The value of share offerings in fossil fuel producing and related companies dropped by $123 billion in the last decade underperforming a key world equities index by 52 per cent, while levels of new shares issued in the sector fell sharply, a Carbon Tracker study published on Wednesday said.
This trend was in marked contrast to activity in clean energy initial public offerings (IPOs) which overtook carbon-heavy flotations worldwide for the first time last year, suggesting investors are shifting finance towards a low-carbon future as the coal, oil and gas industries have struggled.
Fossil fuel issuance fell by 85 per cent from $70 billion to $10 billion in the period analysed from 2012 to 2020, while renewables raised a record $11 billion from public equity offerings in 2020 alone.
Henrik Jeppesen, report author and US head of investor outreach, said: “Investors have woken up to the fact that fossil fuel companies are no longer the growth stories they once were.
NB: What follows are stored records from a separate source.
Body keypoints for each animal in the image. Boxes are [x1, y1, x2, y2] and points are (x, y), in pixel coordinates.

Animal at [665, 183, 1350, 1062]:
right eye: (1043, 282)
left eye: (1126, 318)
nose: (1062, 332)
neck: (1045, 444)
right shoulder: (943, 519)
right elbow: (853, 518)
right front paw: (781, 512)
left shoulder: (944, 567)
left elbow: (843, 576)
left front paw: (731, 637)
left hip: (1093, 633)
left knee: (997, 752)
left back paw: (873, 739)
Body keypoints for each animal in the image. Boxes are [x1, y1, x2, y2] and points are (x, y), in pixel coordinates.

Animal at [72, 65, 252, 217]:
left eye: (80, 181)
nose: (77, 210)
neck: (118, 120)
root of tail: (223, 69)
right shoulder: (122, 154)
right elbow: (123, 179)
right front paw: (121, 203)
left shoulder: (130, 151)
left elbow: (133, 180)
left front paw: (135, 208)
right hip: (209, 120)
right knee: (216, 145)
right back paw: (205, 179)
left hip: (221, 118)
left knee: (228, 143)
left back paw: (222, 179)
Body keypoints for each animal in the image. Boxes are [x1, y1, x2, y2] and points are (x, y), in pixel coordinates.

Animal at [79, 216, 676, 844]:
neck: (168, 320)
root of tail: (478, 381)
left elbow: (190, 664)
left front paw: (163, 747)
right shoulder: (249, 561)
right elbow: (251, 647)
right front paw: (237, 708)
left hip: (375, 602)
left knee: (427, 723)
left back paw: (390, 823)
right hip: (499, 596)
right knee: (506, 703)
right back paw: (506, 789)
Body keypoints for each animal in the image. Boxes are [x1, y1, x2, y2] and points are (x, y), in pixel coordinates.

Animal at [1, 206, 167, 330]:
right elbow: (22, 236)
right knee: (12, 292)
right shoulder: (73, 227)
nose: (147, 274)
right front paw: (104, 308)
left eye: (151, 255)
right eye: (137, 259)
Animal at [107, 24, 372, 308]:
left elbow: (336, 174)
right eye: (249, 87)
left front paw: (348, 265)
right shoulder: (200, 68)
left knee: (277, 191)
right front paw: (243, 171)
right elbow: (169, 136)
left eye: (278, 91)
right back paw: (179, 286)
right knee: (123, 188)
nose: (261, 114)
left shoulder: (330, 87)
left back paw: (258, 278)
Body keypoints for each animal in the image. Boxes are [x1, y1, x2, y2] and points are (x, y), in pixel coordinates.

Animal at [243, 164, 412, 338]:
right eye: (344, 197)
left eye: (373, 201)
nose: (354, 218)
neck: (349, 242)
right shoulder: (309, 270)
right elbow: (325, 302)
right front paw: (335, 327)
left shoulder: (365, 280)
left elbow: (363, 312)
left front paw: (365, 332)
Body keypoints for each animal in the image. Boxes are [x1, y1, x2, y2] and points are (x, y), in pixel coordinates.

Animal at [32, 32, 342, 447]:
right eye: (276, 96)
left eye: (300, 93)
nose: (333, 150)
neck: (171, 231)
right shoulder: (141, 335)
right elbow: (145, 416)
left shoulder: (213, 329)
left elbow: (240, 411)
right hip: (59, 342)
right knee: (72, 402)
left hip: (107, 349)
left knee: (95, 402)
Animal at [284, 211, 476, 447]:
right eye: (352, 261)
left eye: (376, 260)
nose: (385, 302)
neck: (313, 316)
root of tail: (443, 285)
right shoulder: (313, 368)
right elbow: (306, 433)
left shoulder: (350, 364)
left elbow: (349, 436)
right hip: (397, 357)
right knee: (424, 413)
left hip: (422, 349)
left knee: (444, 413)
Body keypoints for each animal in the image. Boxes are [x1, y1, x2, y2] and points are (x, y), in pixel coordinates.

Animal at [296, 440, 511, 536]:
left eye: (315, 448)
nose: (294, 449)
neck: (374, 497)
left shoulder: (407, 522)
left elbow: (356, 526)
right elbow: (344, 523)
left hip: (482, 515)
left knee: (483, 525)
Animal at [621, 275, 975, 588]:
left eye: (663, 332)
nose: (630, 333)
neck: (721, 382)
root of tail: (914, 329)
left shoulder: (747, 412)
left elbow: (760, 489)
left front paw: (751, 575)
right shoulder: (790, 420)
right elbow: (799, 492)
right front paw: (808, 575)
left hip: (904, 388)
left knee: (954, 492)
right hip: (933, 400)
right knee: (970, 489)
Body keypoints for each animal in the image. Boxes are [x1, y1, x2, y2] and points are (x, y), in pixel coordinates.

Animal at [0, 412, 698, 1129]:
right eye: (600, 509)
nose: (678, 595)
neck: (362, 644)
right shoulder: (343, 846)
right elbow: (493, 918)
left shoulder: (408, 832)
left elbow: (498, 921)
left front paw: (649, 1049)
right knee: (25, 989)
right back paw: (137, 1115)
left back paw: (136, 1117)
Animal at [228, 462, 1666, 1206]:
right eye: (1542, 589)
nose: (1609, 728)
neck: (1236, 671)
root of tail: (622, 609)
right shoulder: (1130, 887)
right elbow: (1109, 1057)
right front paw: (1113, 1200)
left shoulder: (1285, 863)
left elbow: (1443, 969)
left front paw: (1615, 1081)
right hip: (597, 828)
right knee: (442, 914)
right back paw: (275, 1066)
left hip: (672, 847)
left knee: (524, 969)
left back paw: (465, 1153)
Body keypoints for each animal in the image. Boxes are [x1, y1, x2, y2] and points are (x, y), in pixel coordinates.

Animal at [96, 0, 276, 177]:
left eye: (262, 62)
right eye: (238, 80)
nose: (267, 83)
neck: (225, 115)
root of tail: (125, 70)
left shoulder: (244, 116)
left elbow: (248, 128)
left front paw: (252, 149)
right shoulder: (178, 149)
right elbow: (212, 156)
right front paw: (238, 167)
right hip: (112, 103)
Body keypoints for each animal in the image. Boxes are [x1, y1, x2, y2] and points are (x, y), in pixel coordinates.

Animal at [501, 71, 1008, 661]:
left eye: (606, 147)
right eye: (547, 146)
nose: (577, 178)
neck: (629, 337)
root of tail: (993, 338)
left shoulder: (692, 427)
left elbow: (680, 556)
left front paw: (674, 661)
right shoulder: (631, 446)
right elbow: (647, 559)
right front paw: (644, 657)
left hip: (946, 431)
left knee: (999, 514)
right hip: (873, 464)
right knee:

Climate risk is now very much a material one that cannot be ignored and clean energy stocks are rapidly replacing the old order as the choice investment for a transitioning world.”
A Tale of Two Share Issues: How fossil fuel equity offerings are losing investors billions found that over the decade investors have bought almost $640 billion of equity issued by fossil fuel producers, fossil fuel dependent utilities, pipelines and service companies.
But their investments have lost roughly 20 per cent in value despite one of the longest and strongest equity bull markets on record.
The report analyzed the stock market fortunes of fossil fuel companies and compared them with electric utilities and renewables and cleantech companies as well as the general equity market (the MSCI All Country World Index, or ACWI, is used as benchmark).
An investor who bought into all fossil fuel and related equity issuances from 2012-2020 would have seen their investment underperform the ACWI by 52 per cent.
However, despite equity raised by clean energy companies having grown rapidly, it is still trivial in the context of what has to be generated to finance a global energy transition.
According to the IPCC special report on global warming of 1.5 degrees Celsius, investments into clean energy infrastructure need to be in the order of $3 trillion to $3.5 trillion annually.
Moreover, of the total equity raised by companies on world markets, 10 per cent was accounted for by fossil fuel producer and electric utility companies but only one per cent in renewables and cleantech in the period analysed.
Nevertheless, investors in renewable energy have received a good return, according to the study, with the MSCI Global Alternative Energy index outperforming the market (ACWI) by 54 per cent and with most of that return coming in 2020 — making it one of the best performing sectors of the decade.
Share issuances raised $56 billion over the period and investors have gained $77 billion in value.
Since 2016, there has been a decline in fossil fuel IPOs, where companies raise money through new share issues, and an increase in sales by existing long-term holders, for example, founders, owners and governments, that could indicate declining confidence in future prospects for the sector.
The proportion of equity issuances comprising secondary share sales surged from six per cent in 2016 to 58 per cent in 2020.
Mark Campanale, founder and executive director, said: “It’s astonishing that exchanges are still listing new fossil fuel companies intent on expanding production or developing new reserves in direct contravention of the Paris temperature goals. But what this shows is that confidence is really beginning to evaporate as incumbents struggle to access historically strong flows of finance.”
The report notes that while oil and gas producers were able to tap equity markets in the market collapse of 2011-14, this does not seem to have been the case in the 2020 price downturn.
From 2018-20 annual equity offerings have been less than half that of 2014-2016.